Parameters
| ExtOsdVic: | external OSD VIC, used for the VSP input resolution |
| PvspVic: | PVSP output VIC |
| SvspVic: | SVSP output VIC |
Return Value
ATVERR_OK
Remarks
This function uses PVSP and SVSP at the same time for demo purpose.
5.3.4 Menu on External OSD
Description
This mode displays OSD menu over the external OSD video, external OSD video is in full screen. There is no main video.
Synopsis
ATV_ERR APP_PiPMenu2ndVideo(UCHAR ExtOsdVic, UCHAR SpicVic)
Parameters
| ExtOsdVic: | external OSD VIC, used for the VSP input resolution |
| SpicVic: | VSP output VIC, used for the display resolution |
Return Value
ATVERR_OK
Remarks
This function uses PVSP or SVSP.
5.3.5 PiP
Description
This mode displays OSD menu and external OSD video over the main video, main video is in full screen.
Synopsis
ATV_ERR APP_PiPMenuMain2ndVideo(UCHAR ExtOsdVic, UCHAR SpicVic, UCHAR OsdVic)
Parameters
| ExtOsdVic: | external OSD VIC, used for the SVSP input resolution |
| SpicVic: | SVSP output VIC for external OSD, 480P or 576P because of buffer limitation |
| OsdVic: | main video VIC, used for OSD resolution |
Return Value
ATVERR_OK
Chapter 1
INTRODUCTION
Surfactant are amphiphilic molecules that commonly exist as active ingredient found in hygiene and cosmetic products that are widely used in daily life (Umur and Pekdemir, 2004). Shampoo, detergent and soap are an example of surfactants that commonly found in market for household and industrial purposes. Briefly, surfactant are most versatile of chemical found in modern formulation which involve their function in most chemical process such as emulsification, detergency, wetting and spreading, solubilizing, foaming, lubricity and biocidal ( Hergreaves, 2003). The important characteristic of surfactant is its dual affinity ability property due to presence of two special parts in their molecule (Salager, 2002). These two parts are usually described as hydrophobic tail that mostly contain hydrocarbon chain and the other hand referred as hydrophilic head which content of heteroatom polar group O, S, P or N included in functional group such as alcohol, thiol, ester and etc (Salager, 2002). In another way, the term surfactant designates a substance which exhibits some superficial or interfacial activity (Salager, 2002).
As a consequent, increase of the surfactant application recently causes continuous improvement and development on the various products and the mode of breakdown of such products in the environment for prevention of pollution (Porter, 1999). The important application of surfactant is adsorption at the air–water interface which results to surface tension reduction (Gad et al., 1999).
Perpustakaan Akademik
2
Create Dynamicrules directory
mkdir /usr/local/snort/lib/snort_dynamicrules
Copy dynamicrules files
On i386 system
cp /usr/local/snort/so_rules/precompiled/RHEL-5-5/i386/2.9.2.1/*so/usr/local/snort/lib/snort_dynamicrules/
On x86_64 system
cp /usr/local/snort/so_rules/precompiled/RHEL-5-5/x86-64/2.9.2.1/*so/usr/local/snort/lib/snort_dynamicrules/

§ Goal of the exercise
State how many lines of the listing include "local", and write nothing else.

§ Response to the task
3